The fifth chapter (154-186) takes up the topic of templa and offers a fine analysis of their complex spatial layout. It also describes how other functionaries, magistrates and commanders with imperium created spaces as a defined ‘inside’ set against, and sharply separated from, the ‘outside’ with “clearly defined focal points or even centers.” The acts of constructing camps in the field and establishing colonies and “large-scale field systems” for settlers enabled these officials to carry out particular formal duties which would otherwise have been performed in the city (181-2, 186).
The sixth chapter (187-223) begins with a programmatic declaration: “Spatial considerations permeated Roman laws, edicts, and decrees” (187). Although Gargola repeats some of his previous arguments concerning the foundation of colonies, he has a few further interesting observations to offer. He shows in detail how “magistrates or legates defined the limit of some space and imposed rules on it” and that, in this way, “legal practice resembled augural techniques” of constructing spaces and boundaries (189). Once again, this legal practice indicates that “many measures applied only to Rome and its immediate vicinity”, simply because they regulated matters that were confined to the city itself. Generally, “the framers of these norms appear to have been more concerned with the city than with other places and with regions close to Rome than with those at a greater distance.” (190). In this context, his ‘close reading’ of the senatus consultum de Bacchanalibus deserves special mentioning (204, 206-10).

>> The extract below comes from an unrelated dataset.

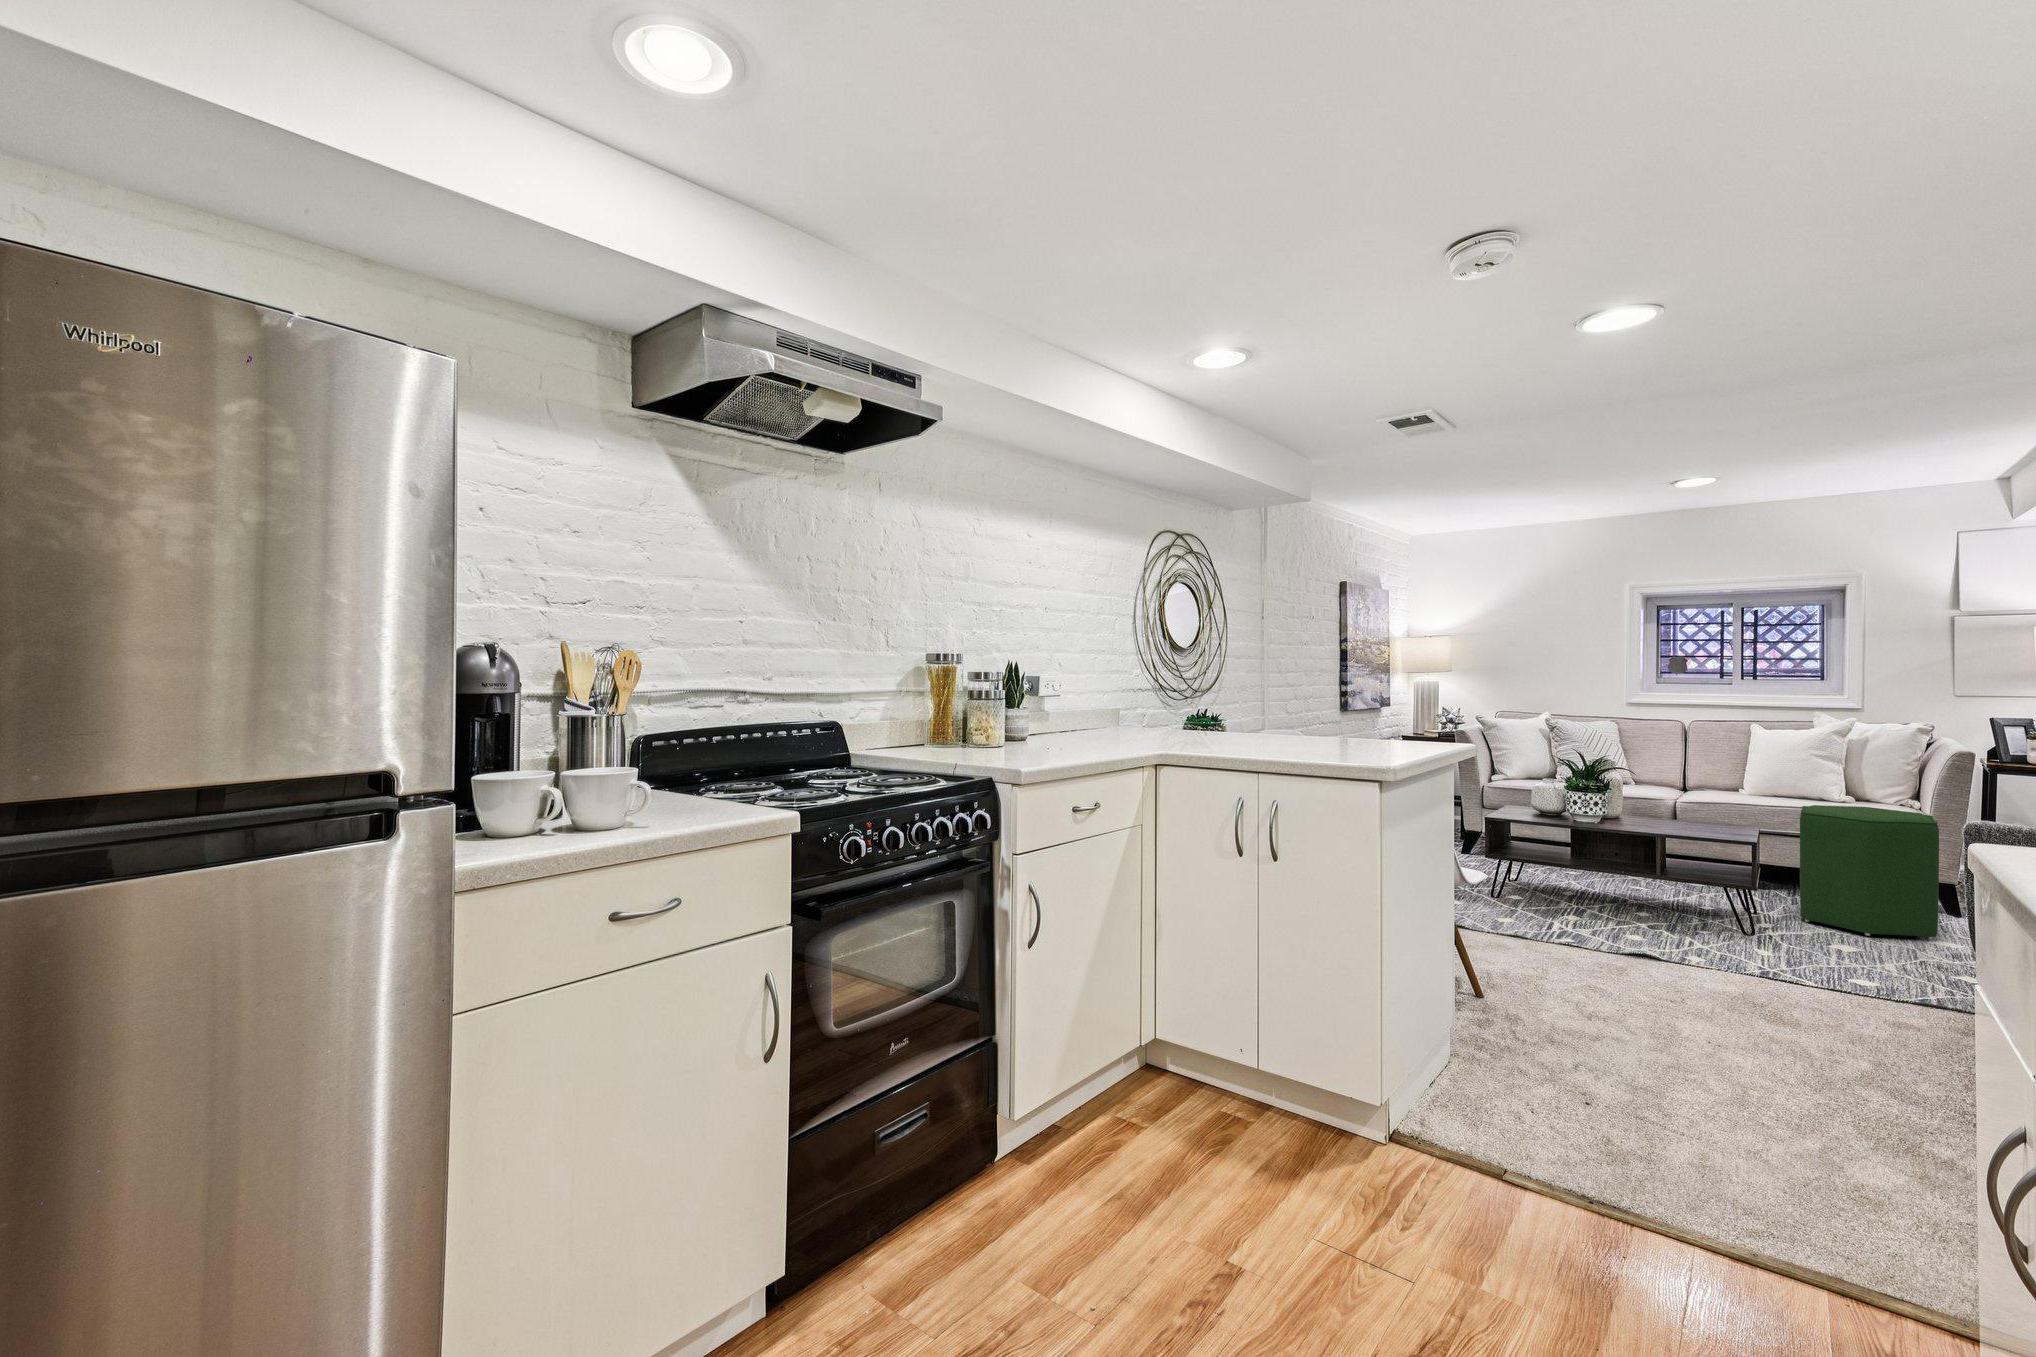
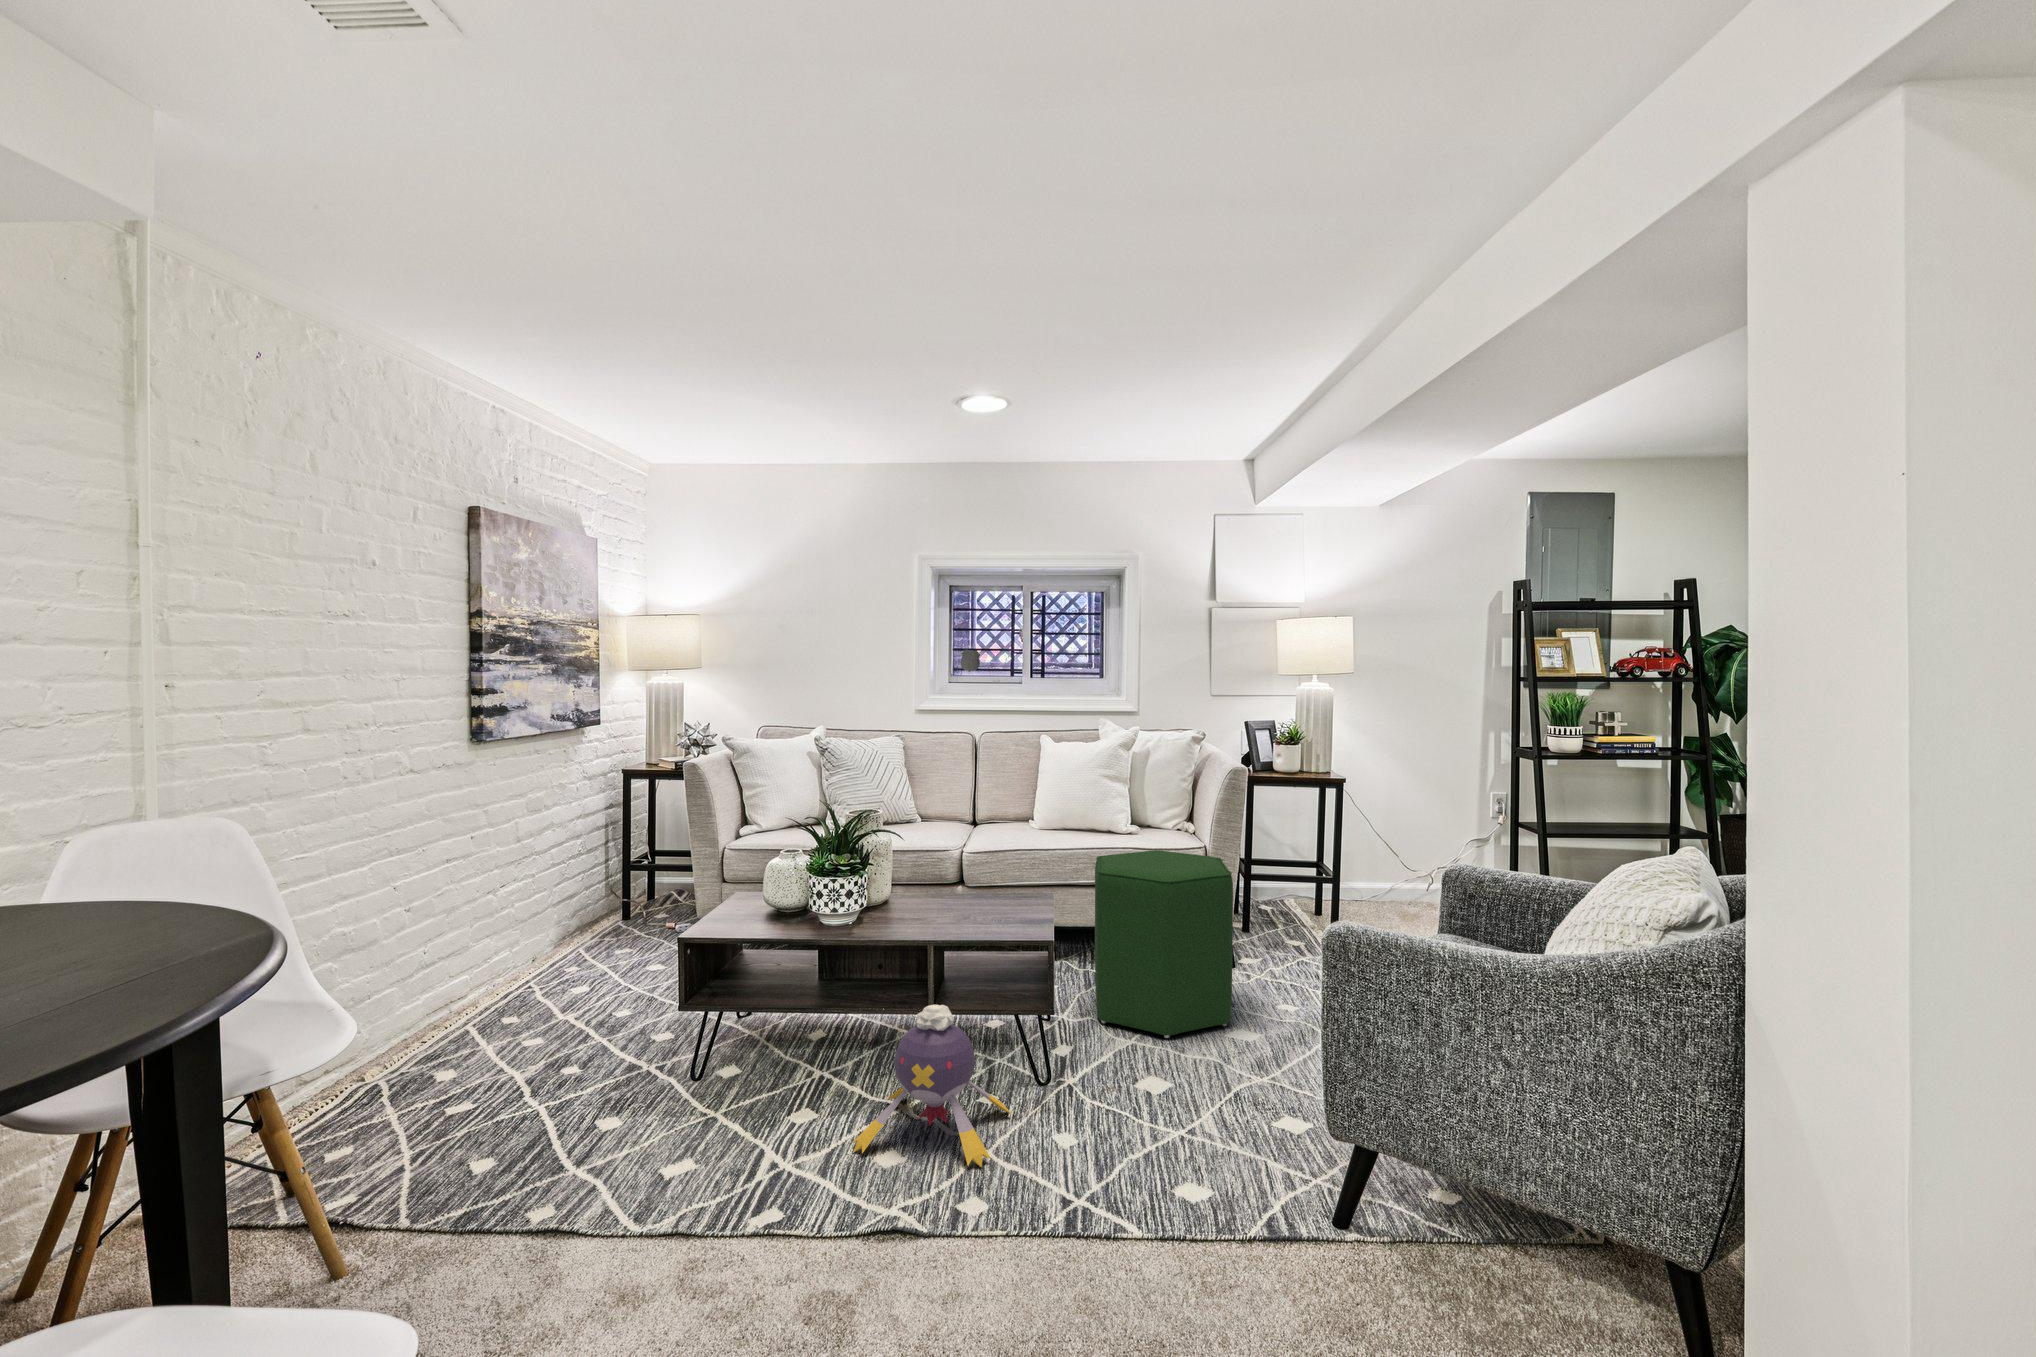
plush toy: none [1608,864,1724,956] -> present [853,1005,1011,1167]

The conclusion (224-229) offers a clear and dense summary in which Gargola rightly highlights the complex interrelation between the various aspects and different levels of Roman-style ‘spatiality’ and between the short-, middle- and long-range reach of Roman organization of supremacy, power and control.
The theoretical basis and methodological approach of this book—as in Gargola’s earlier work on the rituals, legislation and other rules concerning the ager publicus 3—seem to be inspired by the so-called ‘spatial turn’. However, Gargola wisely steers clear of the sweeping claims of certain prophets of this recent turn, who declare it as the quintessential ‘master turn’ of all ‘turns’ and advocate a radically new all-embracing view of the world.4 He offers a fresh look at the political culture of the Republic based on pure and simple empirical analyses. To cut a long story short: all in all, this is a well-argued, original and, indeed, inspiring book.
Notes
1. The term was coined by Laurens E. Tacoma, Moving Romans. Migration to Rome in the Principate, Oxford 2016, pp.1-5.
2. Cf. Karl-J. Hölkeskamp, Reconstructing the Roman Republic. An Ancient Political Culture and Modern Research, Princeton 2010, and now the contributions in: Matthias Haake, Ann-Cathrin Harders (eds.), Politische Kultur und soziale Struktur der Römischen Republik: Bilanzen und Perspektiven, Stuttgart 2017, for a survey of modern approaches. Cf. also the contributions in Wilfried Nippel, Bernd Seidensticker (eds.), Theodor Mommsens langer Schatten. Das römische Staatsrecht als bleibende Herausforderung für die Forschung, Hildesheim etc. 2005, for modern approaches to the Rechtsstaat (or rather: Staatsrecht) paradigm.
3. Daniel J. Gargola, Lands, Laws, and Gods: magistrates and ceremony in the regulation of public lands in Republican Rome, Chapel Hill 1995.
4. Cf. Karl-J. Hölkeskamp, ‘Performative turn’ meets ‘spatial turn’. Prozessionen und andere Rituale in der neueren Forschung, in: Dietrich Boschung, Karl-J. Hölkeskamp, Claudia Sode (eds.), Raum und Performanz. Rituale in Residenzen von der Antike bis 1815, Stuttgart 2015, 15-74, especially pp. 33-40, with references.